- _Data for this task_:
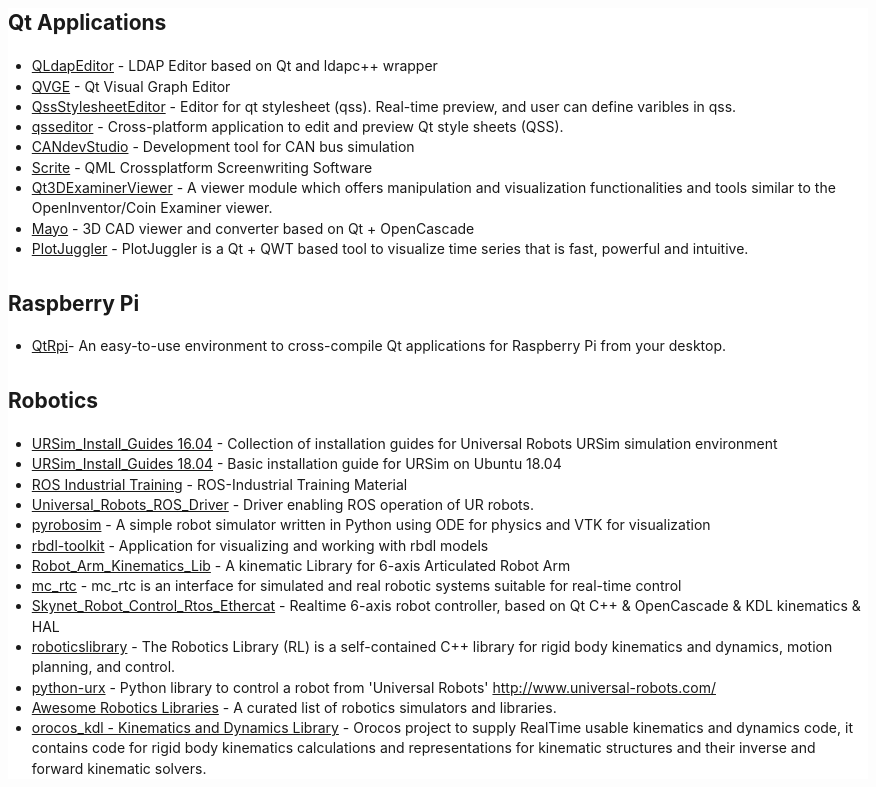 ## Qt Applications

- [QLdapEditor](https://github.com/Shcherbich/QLdapEditor) - LDAP Editor based on Qt and ldapc++ wrapper 
- [QVGE](https://github.com/ArsMasiuk/qvge) - Qt Visual Graph Editor
- [QssStylesheetEditor](https://github.com/hustlei/QssStylesheetEditor) - Editor for qt stylesheet (qss). Real-time preview, and user can define varibles in qss.
- [qsseditor](https://github.com/HappySeaFox/qsseditor) - Cross-platform application to edit and preview Qt style sheets (QSS). 
- [CANdevStudio](https://github.com/GENIVI/CANdevStudio) - Development tool for CAN bus simulation
- [Scrite](https://github.com/teriflix/scrite) - QML Crossplatform Screenwriting Software
- [Qt3DExaminerViewer](https://github.com/HSF/Qt3DExaminerViewer) - A viewer module which offers manipulation and visualization functionalities and tools similar to the OpenInventor/Coin Examiner viewer.
- [Mayo](https://github.com/fougue/mayo) - 3D CAD viewer and converter based on Qt + OpenCascade
- [PlotJuggler](https://github.com/facontidavide/PlotJuggler) - PlotJuggler is a Qt + QWT based tool to visualize time series that is fast, powerful and intuitive.

## Raspberry Pi

- [QtRpi](https://github.com/neuronalmotion/qtrpi)- An easy-to-use environment to cross-compile Qt applications for Raspberry Pi from your desktop.

## Robotics

- [URSim_Install_Guides 16.04](https://github.com/githubuser0xFFFF/URSim_Install_Guides) - Collection of installation guides for Universal Robots URSim simulation environment
- [URSim_Install_Guides 18.04](https://github.com/ljden/URSim_Install_Guides) - Basic installation guide for URSim on Ubuntu 18.04
- [ROS Industrial Training](https://github.com/ros-industrial/industrial_training) - ROS-Industrial Training Material
- [Universal_Robots_ROS_Driver](https://github.com/UniversalRobots/Universal_Robots_ROS_Driver) - Driver enabling ROS operation of UR robots.
- [pyrobosim](https://github.com/tioguerra/pyrobosim) - A simple robot simulator written in Python using ODE for physics and VTK for visualization 
- [rbdl-toolkit](https://github.com/ORB-HD/rbdl-toolkit) - Application for visualizing and working with rbdl models 
- [Robot_Arm_Kinematics_Lib](https://github.com/RobinCPC/Robot_Arm_Kinematics_Lib) - A kinematic Library for 6-axis Articulated Robot Arm 
- [mc_rtc](https://github.com/jrl-umi3218/mc_rtc) - mc_rtc is an interface for simulated and real robotic systems suitable for real-time control
- [Skynet_Robot_Control_Rtos_Ethercat](https://github.com/githubuser0xFFFF/Skynet_Robot_Control_Rtos_Ethercat) - Realtime 6-axis robot controller, based on Qt C++ & OpenCascade & KDL kinematics & HAL 
- [roboticslibrary](https://github.com/roboticslibrary/rl) - The Robotics Library (RL) is a self-contained C++ library for rigid body kinematics and dynamics, motion planning, and control.
- [python-urx](https://github.com/SintefManufacturing/python-urx) - Python library to control a robot from 'Universal Robots' http://www.universal-robots.com/ 
- [Awesome Robotics Libraries](https://github.com/jslee02/awesome-robotics-libraries) - A curated list of robotics simulators and libraries.
- [orocos_kdl - Kinematics and Dynamics Library](https://github.com/orocos/orocos_kinematics_dynamics) - Orocos project to supply RealTime usable kinematics and dynamics code, it contains code for rigid body kinematics calculations and representations for kinematic structures and their inverse and forward kinematic solvers.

- _What the task requires_:
Taking the material above one line at a time, count the lines that include "OpenCascade" as a word or string, and give only that number.

- _Answer to this exercise_:
2